If judges find that money has been withheld from Scottish businesses by their own government, that’s a national scandal.



In times like these it’s amazing to witness communities coming together to raise awareness and funds for fantastic charities and local causes.

There are countless examples of Scots making a difference including Olivia Strong who created Run for Heroes campaign raising £5 million for NHS workers. 

Who can deny the global sensation that is Captain Tom who raised more than £30 million for NHS Charities? He’s certainly been an inspiration to many including Perthshire grandad Alan Harper.

He’s walking around his garden 20 times a day for 20 days, dressed as a garden gnome all in aid of child bereavement charity Richmond's Hope. 
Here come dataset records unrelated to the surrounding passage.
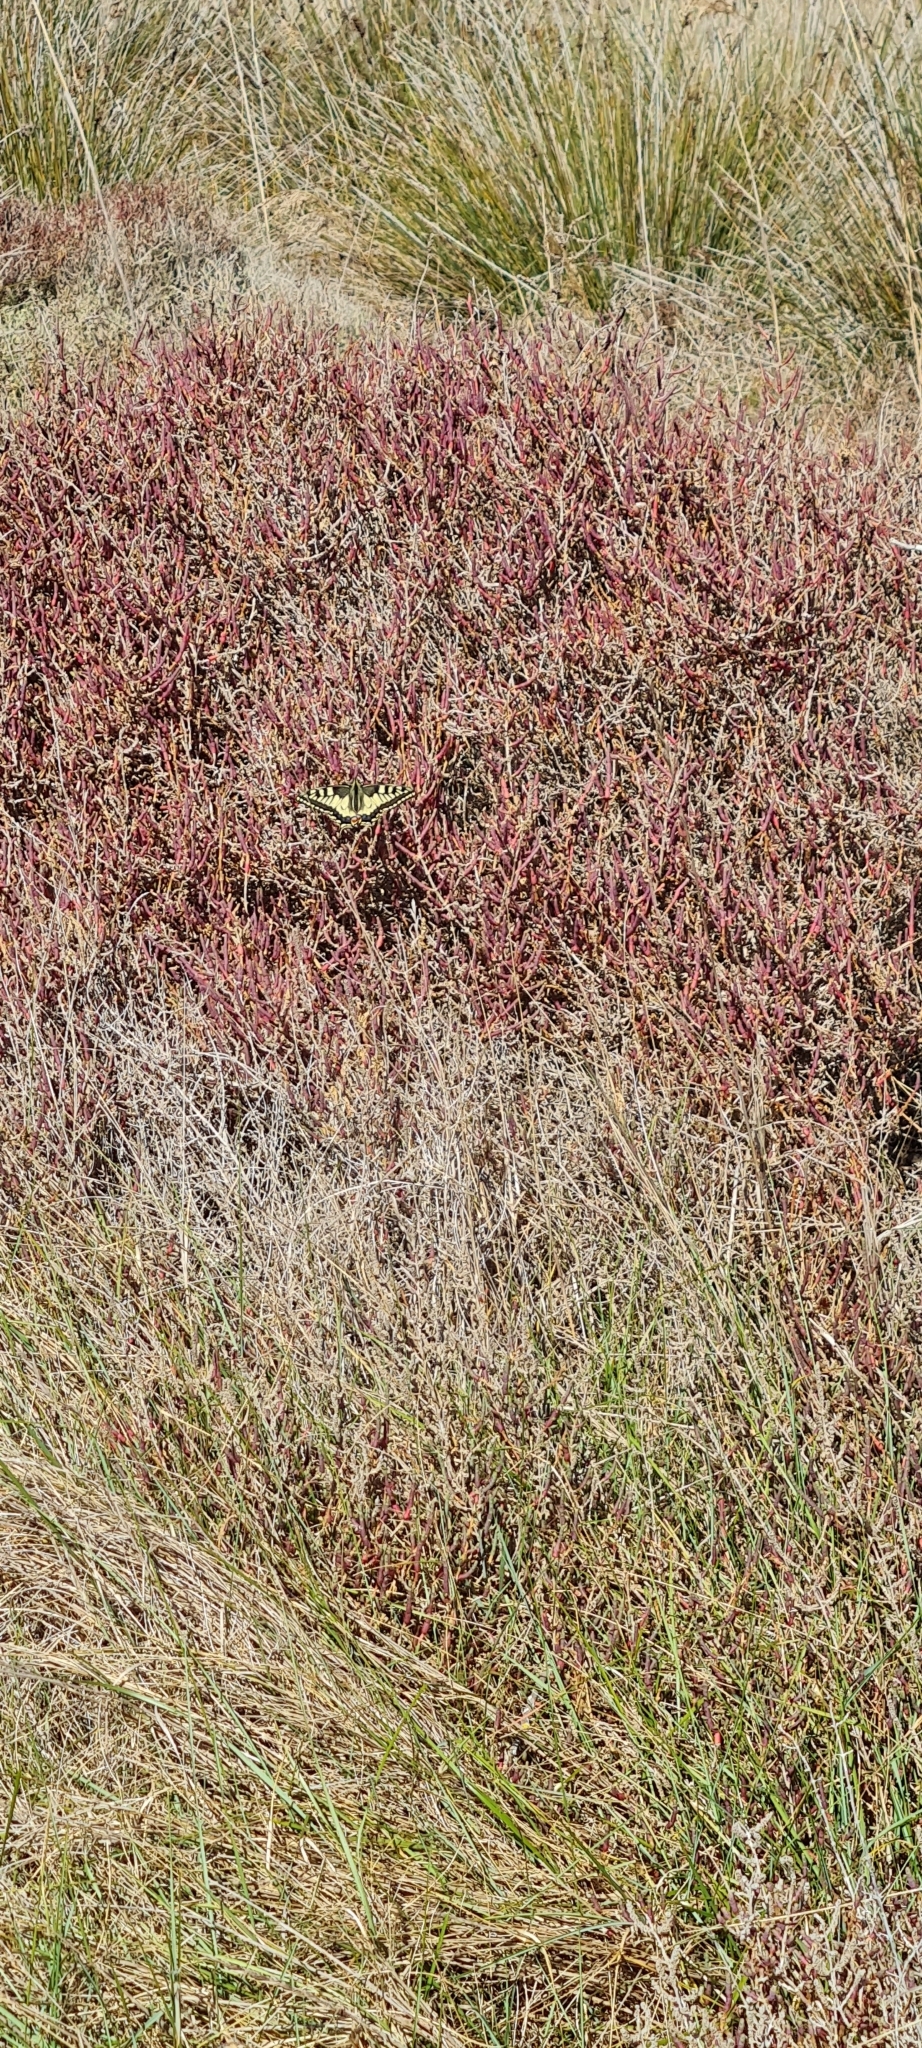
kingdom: Animalia
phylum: Arthropoda
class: Insecta
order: Lepidoptera
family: Papilionidae
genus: Papilio
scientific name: Papilio machaon
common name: Swallowtail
You can always count on Scottish humour to get you through and it’s amazing to see the positive results of communities coming together.


Losing loved ones is always difficult but as I’ve touched on before it feels more heart-breaking now than ever before due to lockdown measures.

Government enforced restrictions mean only immediate family can attend funerals and mourners are not allowed to take a cord or shake hands following the ceremony.

One business which has tried to overcome this is Fosters Family Funeral Directors who are offering to live stream ceremonies so that friends and family can view services and pay their respects from home. Digital orders of service and memorial cards can also be made available.

It really is inspiring to witness the innovation of businesses at this time especially when it’s not created to make a profit but simply to overcome barriers, connect people and enable them to say goodbye.